(2025-04-26)
安倍工房の『笑う月』(新潮文庫)を読む。
本書には、筆者自身が見た夢に関する話やそれに関するエッセイが綴られている。
本書を読んでいたら「昔、自分が見た夢」についてふと思いだことがあるので、今回はそれを書こう。
去年の秋頃、こんな夢を見た。
夜に何かの飲み会で何人かと一緒にお酒を飲んでいたとき、急に目の前の景色が反時計回りに180度回転した。(そして、気付いたら私と周りにいるメンバー全員の体が宙に浮いており、周りの景色は真っ暗だった。

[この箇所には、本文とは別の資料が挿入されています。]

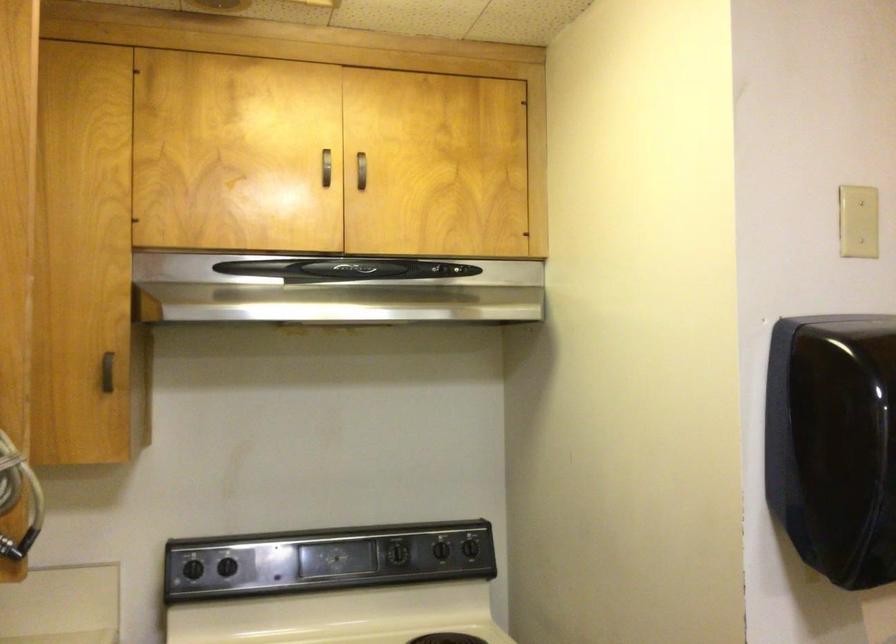
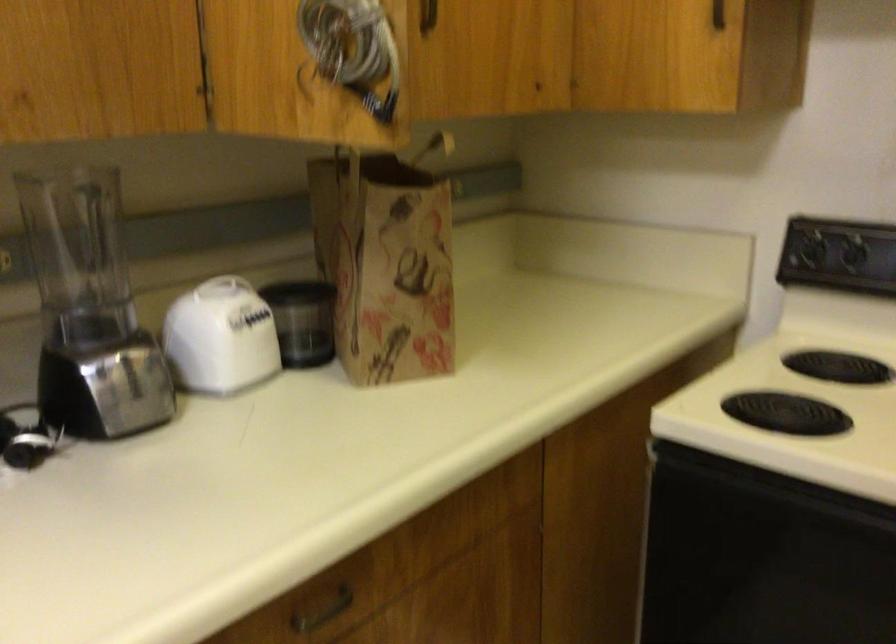
Based on the continuous images, in which direction is the camera rotating?

The camera's rotation is toward left-down.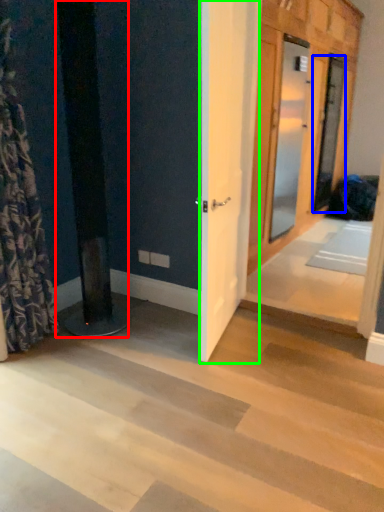
Question: Considering the real-world distances, which object is closest to pillar (highlighted by a red box)? door (highlighted by a blue box) or barn door (highlighted by a green box).

Choices:
 (A) door
 (B) barn door

Answer: (B)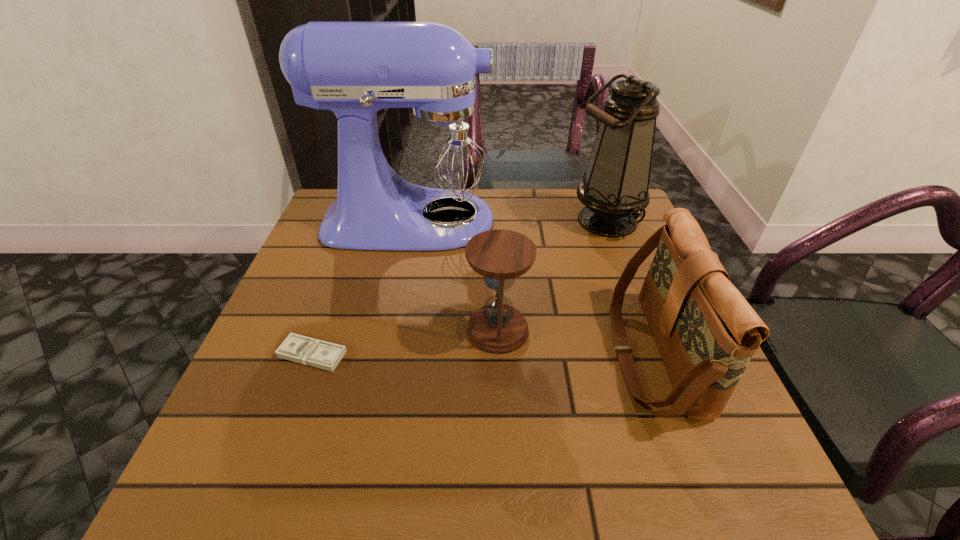
Locate an element on the screen. This screenshot has width=960, height=540. mixer is located at coordinates (427, 187).

Locate an element on the screen. The width and height of the screenshot is (960, 540). oil lamp is located at coordinates (614, 188).

Locate an element on the screen. shoulder bag is located at coordinates (706, 331).

What are the coordinates of `hourglass` in the screenshot? It's located at (500, 256).

I want to click on the shortest object, so click(305, 350).

Locate an element on the screen. blank space located at the mixing area of the mixer is located at coordinates (639, 221).

Locate an element on the screen. The width and height of the screenshot is (960, 540). vacant space situated on the left of the oil lamp is located at coordinates (x=430, y=220).

The image size is (960, 540). What are the coordinates of `free space located on the front-facing side of the shoulder bag` in the screenshot? It's located at (524, 354).

Find the location of a particular element. This screenshot has width=960, height=540. blank area located on the front-facing side of the shoulder bag is located at coordinates (466, 354).

Locate an element on the screen. This screenshot has width=960, height=540. vacant space located 0.170m on the front-facing side of the shoulder bag is located at coordinates (524, 354).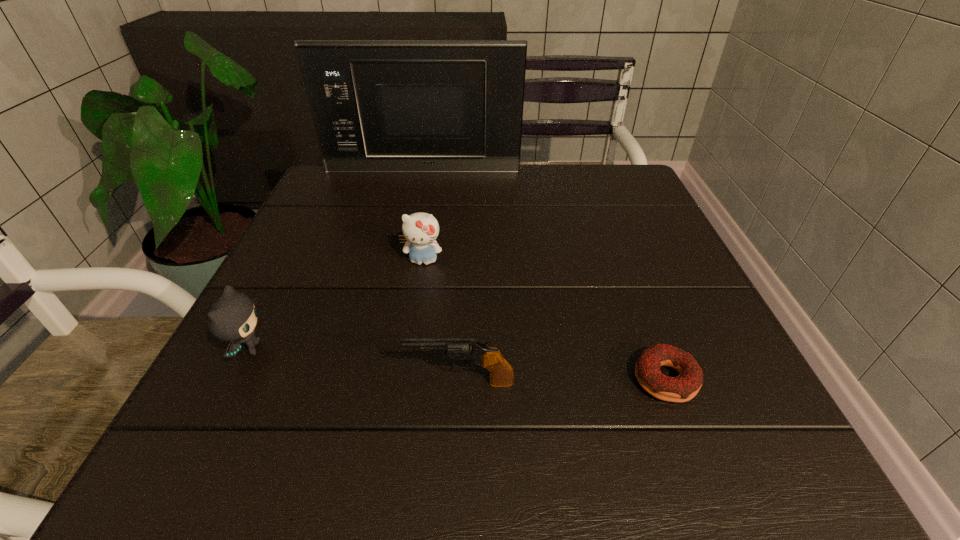
What are the coordinates of `the tallest object` in the screenshot? It's located at (417, 106).

Identify the location of the farthest object. (417, 106).

I want to click on the farther kitten, so click(420, 229).

Identify the location of the fourth nearest object. (420, 229).

Where is `the left kitten`? This screenshot has width=960, height=540. the left kitten is located at coordinates (232, 317).

Locate an element on the screen. gun is located at coordinates (501, 373).

This screenshot has height=540, width=960. In order to click on doughnut in this screenshot , I will do `click(682, 388)`.

In order to click on the rightmost object in this screenshot , I will do `click(682, 388)`.

The height and width of the screenshot is (540, 960). Find the location of `blank space located on the front panel of the microwave oven`. blank space located on the front panel of the microwave oven is located at coordinates (420, 191).

At what (x,y) coordinates should I click in order to perform the action: click on vacant space located 0.200m on the front-facing side of the second farthest object. Please return your answer as a coordinate pair (x, y). This screenshot has height=540, width=960. Looking at the image, I should click on (409, 352).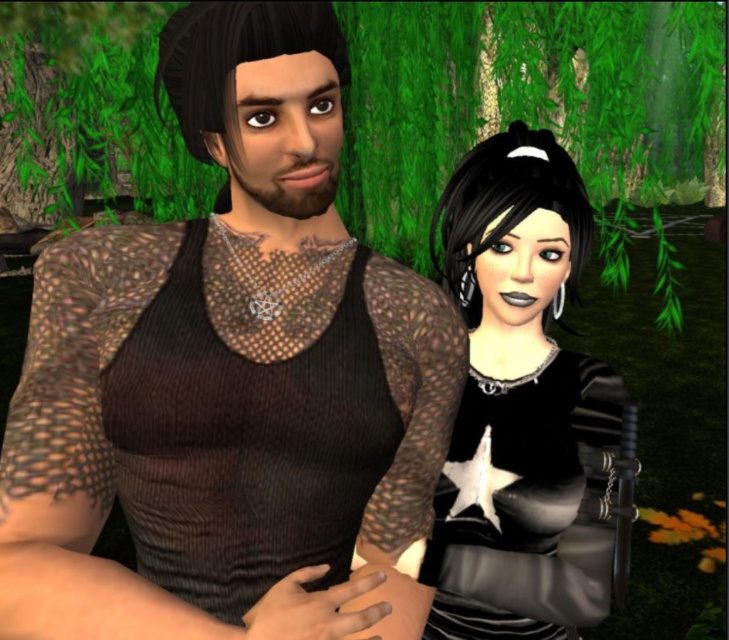
You are an AI analyzing a digital image. The scene shows two characters in a lush green outdoor setting with dense foliage. You need to determine the exact coordinates of the matte black mesh tank top at center. What are its coordinates?

The coordinates of the matte black mesh tank top at center are at point [227,376].

In the scene shown: You are a fashion designer observing the two outfits in the image. Which of the two items, the matte black mesh tank top at center or the black leather dress at right, would you choose to feature in a campaign focused on minimalist, understated elegance? Explain your choice based on their sizes as shown in the scene.

The matte black mesh tank top at center is smaller than the black leather dress at right. For a minimalist campaign emphasizing understated elegance, the matte black mesh tank top at center would be more appropriate due to its compact size, which aligns with the principle of simplicity and less is more.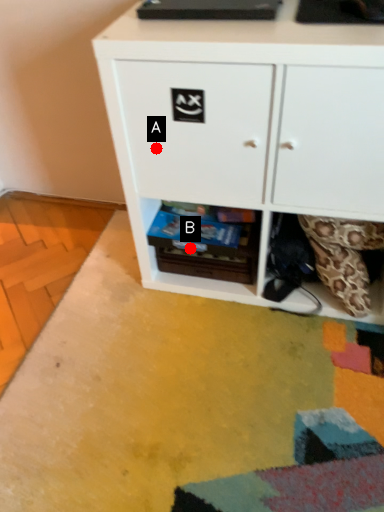
Question: Two points are circled on the image, labeled by A and B beside each circle. Among these points, which one is nearest to the camera?

Choices:
 (A) A is closer
 (B) B is closer

Answer: (A)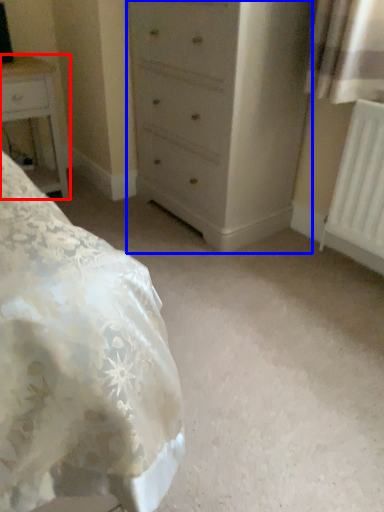
Question: Which object appears farthest to the camera in this image, nightstand (highlighted by a red box) or chest of drawers (highlighted by a blue box)?

Choices:
 (A) nightstand
 (B) chest of drawers

Answer: (A)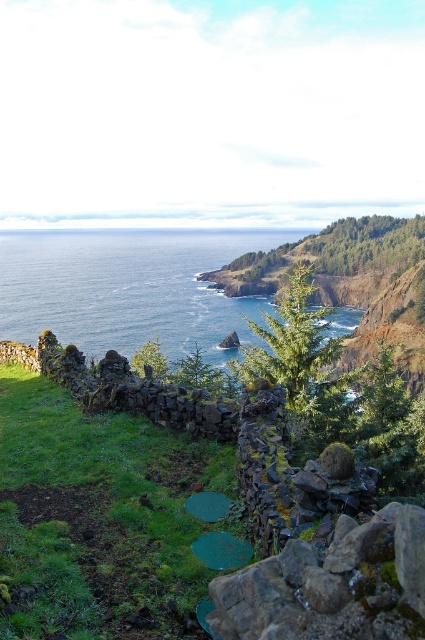
You are standing at the point marked by point [99,518] in the image. Looking around, you see a rugged coastline with cliffs dropping into the ocean. Which direction should you walk to reach the grassy area with patches of dirt?

The point [99,518] is located at the green grass at lower left, which is part of the grassy area with patches of dirt described in the scene. Therefore, you are already in the grassy area with patches of dirt and do not need to move further.

You are standing at the center of the image and want to walk towards the green grass at lower left. Which direction should you face to move directly towards it?

To move directly towards the green grass at lower left from the center of the image, you should face the lower left direction.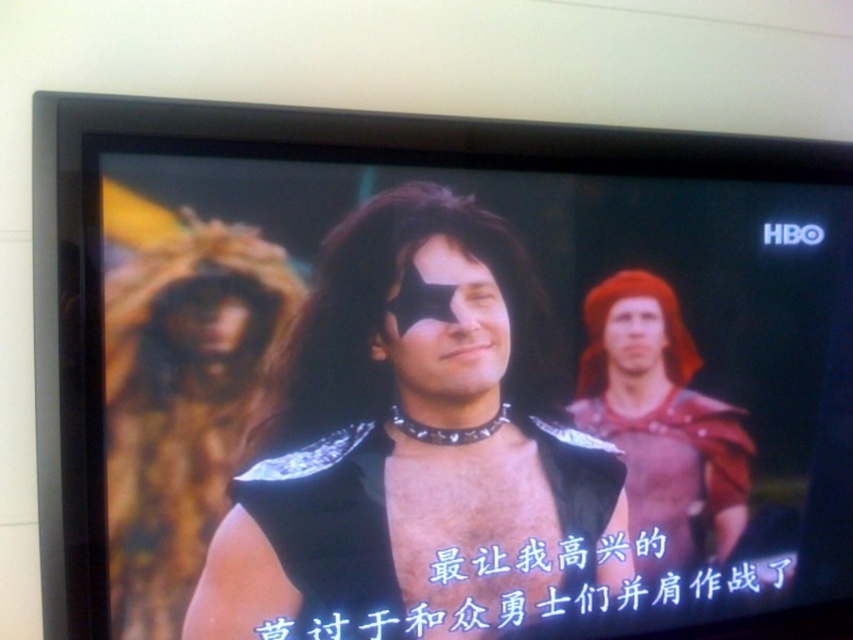
You are a character in the fantasy drama scene. You need to move from the shiny black armor at center to the red leather armor at right. Which direction should you move to reach it?

The shiny black armor at center is to the left of red leather armor at right, so you should move to the right to reach the red leather armor at right.

You are a costume designer preparing for a play. You have two armors to place on stage. The shiny black armor at center and the red leather armor at right. Which armor should you place closer to the audience to make it appear more dominant?

The shiny black armor at center is larger in size compared to the red leather armor at right. To make it appear more dominant, place it closer to the audience since its larger size will enhance its presence.

You are a character in the fantasy drama scene. You need to locate the shiny black armor at center to retrieve a hidden key. Based on the coordinates provided, where exactly should you look on the screen to find it?

The shiny black armor at center is located at coordinates point (416, 449), so you should look at that specific point on the screen to find it.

かなり標高が高い空中にいる、ということだけはわかった。)
一瞬だけ時が止まる。そして2、3秒ほどしてから、徐々にスピードを上げて私と周りにいる人たちが「真っ逆さま」に落下していく。落下速度が重力加速度に比例して大きくなる。
落下中に周りを見渡すと、誰もが真っ逆さまで頭から「落ちて」いる。
冷静な声で誰かが「あ、やばい」という。「もう、これはしょうがない」と呟いている者もいた。
そのまま、落下して目の前が真っ暗になり、意識が遠のいていく、、。
気付いたら、目が覚めた。ずいぶん長い眠りについていたようだった。
ゆっくり目を開けて、ぼんやりと周りを見渡す。景色は黒を基調とした、緑色の線がところどころに入った砂漠のような場所だった。といっても、地面に緑の植物のようなものが生い茂っているところもある。
何人か周りに知っていそうな人たちがいる。しかし、人間の姿ではなさそうだ。なんだろう。
近づいてみると、「その人たち」は皆サボテンの姿をしていた。顔は直接見えないが、その人が誰なのかはわかる。全員の顔の正面に「サメに襲われないための頑丈なスーツ」のようなものがあり、顔以外の部分はまさに「サボテン」の形をしている。驚くことに性別の違いもはっきりわかる。女性は胸の辺りを中心に薄い桃色のような色が広がっているが、それ以外の部分は緑色である。もちろん、体の「中身」は見えない。
ふと、誰かに手を引っ張られた。(ああ、知っている人だ。)相手はニコッ、というよりはニヤッとした不気味な笑みを浮かべている。
「行こう」と相手は言い、僕の手を引っ張って走っていく。私は訳も分からずにその人について行き、気が付いたら走っていた。といっても、移動したのはほんの一瞬で、そこには多目的トイレの扉があった。私が「落下」した場所は、どうやら公園だったようである。
相手はじっとこちらの目を見つめて「早く入ろう」と言っている。こちらはサボテンになったことに頭がいっぱいになっていたのだが、私もその言葉通り「中」に「入ろう」としたときに目が覚めた。